Market Correction Encouraging for Investors in Longer-Term Plays

By Gaia Freydefont

Bullish listed markets are now sliding into market correction territory, which may provide more opportunities for investors into longer-term, unlisted companies, less directly impacted by this correction.

Many investors are seeing the current market conditions as an opportunity to take profit from their investments in listed markets and re-invest into longer-term unlisted companies, while at the same time taking advantage of the Government’s generous EIS benefits.

The fall in value of the Nasdaq Composite index over the past few weeks reflects a dip in value of the overall market and constitutes a market “correction”.

Since its peak in November of 2021, the market has fallen by over 10%, constituting the definition of a correction, which aims to correct artificially inflated stock prices and unsustainable growth.

This has been led, in part, by stocks sensitive to lingering lockdowns and periods of restrictions, making it hard for investors to know what to expect as the Omicron variant surges and paves the way for whatever variants evolve next.

The unpredictability of the spread and virulence of new COVID-19 strains means that a return to ‘normal’ is still potentially far and with efforts to tackle the pandemic, supply chain issues and workflow disruptions won’t be out of the ordinary going forward.

The market likes certainty and investors rely on predictions, and the overhang of the coronavirus pandemic has made certain that those are impossible to count on.

*DATA RECORDS*
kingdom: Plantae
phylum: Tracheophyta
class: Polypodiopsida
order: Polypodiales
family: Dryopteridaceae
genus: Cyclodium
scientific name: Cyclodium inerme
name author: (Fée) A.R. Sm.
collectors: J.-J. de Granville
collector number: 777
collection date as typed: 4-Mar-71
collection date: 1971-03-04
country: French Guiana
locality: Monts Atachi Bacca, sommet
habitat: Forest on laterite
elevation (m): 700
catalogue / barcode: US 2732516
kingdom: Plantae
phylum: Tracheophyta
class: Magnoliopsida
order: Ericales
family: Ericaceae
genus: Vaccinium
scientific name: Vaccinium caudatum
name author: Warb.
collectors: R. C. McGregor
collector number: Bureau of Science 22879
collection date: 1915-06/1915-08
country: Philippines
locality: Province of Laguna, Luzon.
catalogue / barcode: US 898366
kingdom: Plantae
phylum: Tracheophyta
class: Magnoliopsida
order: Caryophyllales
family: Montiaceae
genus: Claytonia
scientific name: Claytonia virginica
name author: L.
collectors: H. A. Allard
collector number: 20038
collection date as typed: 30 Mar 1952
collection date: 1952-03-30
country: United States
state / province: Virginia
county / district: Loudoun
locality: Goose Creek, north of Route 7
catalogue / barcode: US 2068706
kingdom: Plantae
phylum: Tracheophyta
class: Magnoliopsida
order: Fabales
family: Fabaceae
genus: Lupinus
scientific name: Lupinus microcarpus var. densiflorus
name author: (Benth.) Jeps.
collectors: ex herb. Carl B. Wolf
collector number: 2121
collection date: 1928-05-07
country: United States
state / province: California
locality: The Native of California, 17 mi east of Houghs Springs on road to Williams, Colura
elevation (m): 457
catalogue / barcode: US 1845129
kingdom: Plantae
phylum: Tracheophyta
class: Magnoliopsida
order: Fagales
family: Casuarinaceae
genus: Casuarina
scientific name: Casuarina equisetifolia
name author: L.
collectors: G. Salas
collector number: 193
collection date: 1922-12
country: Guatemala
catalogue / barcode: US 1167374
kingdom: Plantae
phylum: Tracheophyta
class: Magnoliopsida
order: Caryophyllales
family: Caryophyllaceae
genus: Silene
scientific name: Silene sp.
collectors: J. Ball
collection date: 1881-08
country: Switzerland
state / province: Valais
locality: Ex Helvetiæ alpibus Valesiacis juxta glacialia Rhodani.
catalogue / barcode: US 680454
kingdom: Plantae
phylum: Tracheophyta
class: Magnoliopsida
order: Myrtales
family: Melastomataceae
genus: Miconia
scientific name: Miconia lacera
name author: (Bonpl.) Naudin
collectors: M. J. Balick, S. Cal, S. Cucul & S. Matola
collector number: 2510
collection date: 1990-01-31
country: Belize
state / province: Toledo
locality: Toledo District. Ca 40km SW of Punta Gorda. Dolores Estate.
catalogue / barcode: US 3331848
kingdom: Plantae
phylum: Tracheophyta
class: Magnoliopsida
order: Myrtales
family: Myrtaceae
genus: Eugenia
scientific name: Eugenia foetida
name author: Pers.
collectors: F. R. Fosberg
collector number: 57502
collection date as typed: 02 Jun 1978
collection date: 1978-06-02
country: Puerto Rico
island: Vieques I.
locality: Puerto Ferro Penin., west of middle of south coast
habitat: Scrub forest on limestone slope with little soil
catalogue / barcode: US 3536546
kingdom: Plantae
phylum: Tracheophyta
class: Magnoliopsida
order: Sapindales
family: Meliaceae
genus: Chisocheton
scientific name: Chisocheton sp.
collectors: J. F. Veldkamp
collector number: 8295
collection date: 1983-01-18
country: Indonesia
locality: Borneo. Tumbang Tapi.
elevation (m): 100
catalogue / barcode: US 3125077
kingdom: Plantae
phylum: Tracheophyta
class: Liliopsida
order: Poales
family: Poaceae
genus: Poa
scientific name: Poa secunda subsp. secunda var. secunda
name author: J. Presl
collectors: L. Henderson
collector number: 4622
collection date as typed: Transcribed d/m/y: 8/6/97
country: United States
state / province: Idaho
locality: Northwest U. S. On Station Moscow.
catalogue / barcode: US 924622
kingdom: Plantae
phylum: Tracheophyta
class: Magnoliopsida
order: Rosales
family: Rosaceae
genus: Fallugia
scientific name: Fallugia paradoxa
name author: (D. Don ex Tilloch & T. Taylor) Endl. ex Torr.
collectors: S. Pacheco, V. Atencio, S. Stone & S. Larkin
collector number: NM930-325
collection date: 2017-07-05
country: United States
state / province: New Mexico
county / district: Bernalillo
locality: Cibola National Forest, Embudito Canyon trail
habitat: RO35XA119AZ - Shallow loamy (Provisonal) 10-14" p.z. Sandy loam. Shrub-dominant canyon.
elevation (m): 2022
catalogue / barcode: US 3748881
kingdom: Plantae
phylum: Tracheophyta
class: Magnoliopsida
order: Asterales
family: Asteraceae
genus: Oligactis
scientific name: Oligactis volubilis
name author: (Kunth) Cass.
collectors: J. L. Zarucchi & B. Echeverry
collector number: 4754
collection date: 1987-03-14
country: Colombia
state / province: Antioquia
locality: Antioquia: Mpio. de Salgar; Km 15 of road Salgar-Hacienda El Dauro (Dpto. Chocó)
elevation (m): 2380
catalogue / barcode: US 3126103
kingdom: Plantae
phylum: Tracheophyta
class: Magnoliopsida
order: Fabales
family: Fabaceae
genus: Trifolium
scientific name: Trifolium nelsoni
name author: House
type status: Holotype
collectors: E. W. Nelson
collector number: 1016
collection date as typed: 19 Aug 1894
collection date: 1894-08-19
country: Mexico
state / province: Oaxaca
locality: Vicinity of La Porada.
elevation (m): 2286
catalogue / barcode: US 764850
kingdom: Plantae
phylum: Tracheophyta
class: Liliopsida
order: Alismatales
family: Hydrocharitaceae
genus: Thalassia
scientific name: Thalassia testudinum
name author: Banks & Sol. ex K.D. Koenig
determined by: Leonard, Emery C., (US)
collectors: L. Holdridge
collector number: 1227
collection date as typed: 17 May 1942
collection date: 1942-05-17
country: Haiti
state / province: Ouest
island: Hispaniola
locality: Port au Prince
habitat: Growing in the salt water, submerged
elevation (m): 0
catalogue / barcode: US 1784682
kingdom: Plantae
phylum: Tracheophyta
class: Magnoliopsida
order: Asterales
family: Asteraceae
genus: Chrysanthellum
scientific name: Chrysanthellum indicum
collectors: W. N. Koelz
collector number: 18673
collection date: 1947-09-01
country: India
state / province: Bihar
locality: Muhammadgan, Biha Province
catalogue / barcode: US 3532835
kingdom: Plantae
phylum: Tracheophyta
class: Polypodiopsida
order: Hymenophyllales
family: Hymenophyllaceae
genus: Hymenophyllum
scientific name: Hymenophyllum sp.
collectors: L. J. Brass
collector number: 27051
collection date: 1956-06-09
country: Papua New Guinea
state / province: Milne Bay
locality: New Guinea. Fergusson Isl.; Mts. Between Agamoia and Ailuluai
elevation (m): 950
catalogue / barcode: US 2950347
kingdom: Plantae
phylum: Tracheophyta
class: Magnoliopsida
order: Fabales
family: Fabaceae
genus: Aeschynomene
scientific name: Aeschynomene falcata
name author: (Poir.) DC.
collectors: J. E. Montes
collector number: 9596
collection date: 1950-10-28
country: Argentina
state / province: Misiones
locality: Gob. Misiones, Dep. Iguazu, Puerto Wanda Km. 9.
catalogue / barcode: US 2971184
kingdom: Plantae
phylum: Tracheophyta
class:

*INSTRUCTIONS TO FOLLOW*
Reproduce word for word the passage of the market-correction article above between "Many investors are" and "generous EIS benefits.", inclusive.

*OUTPUT OF THE TASK*
Many investors are seeing the current market conditions as an opportunity to take profit from their investments in listed markets and re-invest into longer-term unlisted companies, while at the same time taking advantage of the Government’s generous EIS benefits.